Task instructions: Update the records below by changing every "series" to "data series" and keeping everything else as it is. Leave the pictures out of your answer.

**** Records

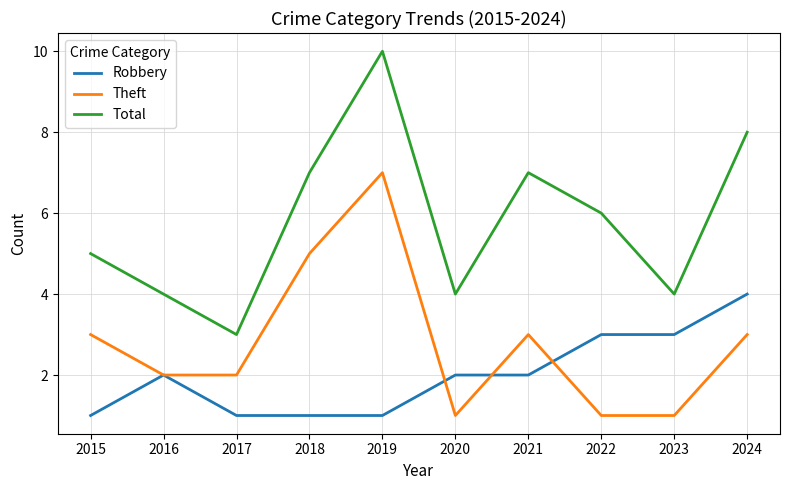

What is the approximate value of Total at 2020?

4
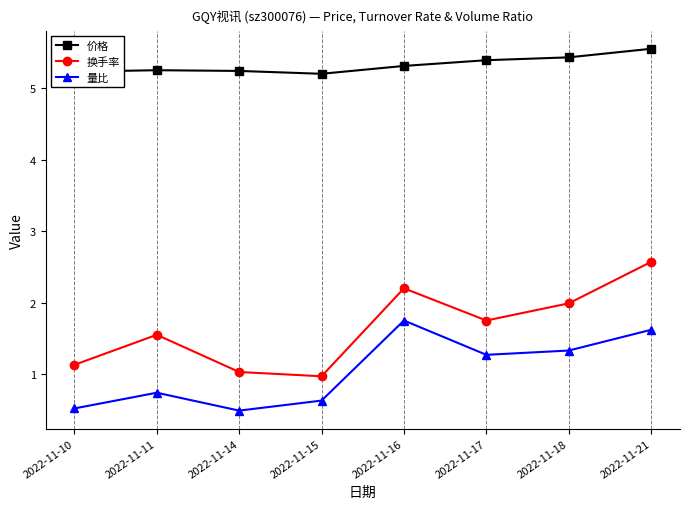

Which series has the widest spread of values?

换手率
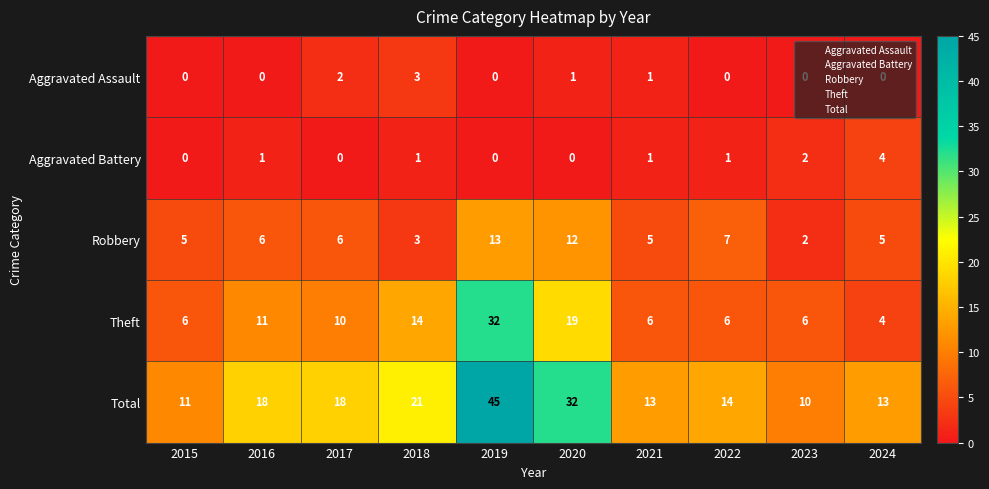

At which category is the sum across all series the highest?

2019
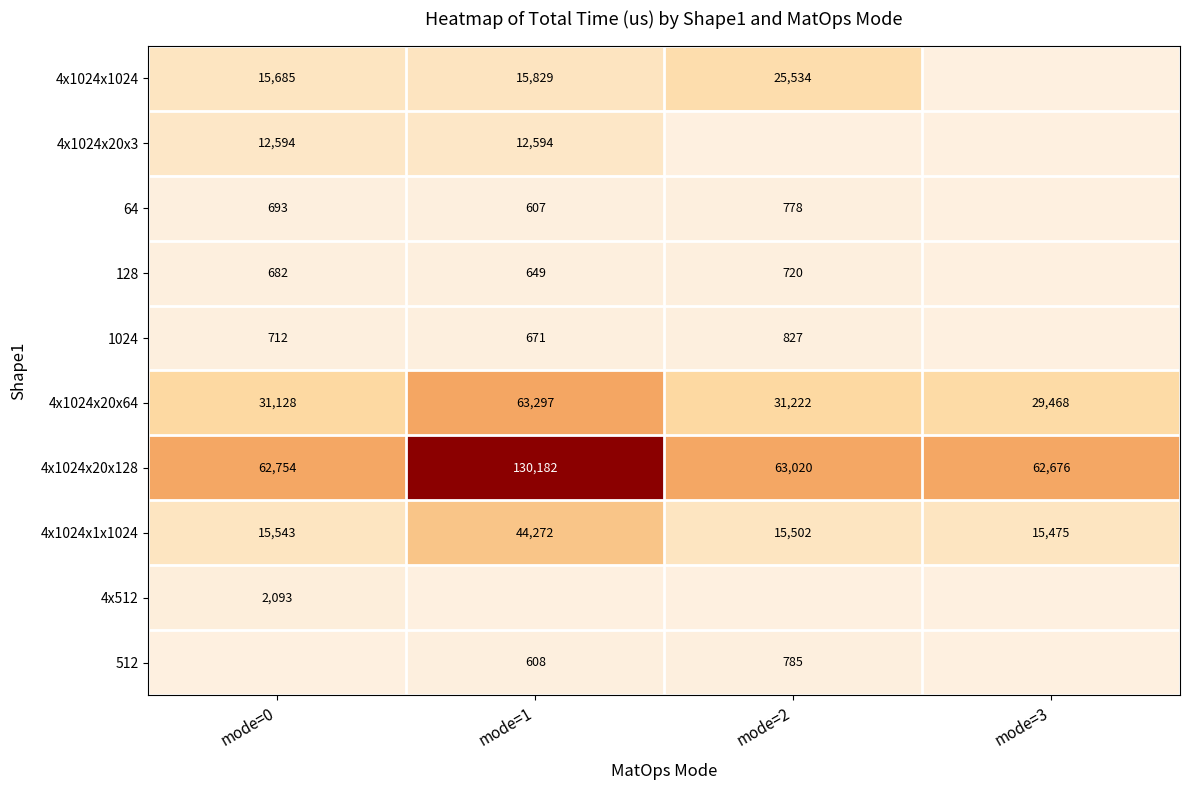

The value of 512 at mode=1 is 1024. True or false?

False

********

Response box:
What is the approximate value of Total at 2020?

4

Which data series has the widest spread of values?

换手率

At which category is the sum across all data series the highest?

2019

The value of 512 at mode=1 is 1024. True or false?

False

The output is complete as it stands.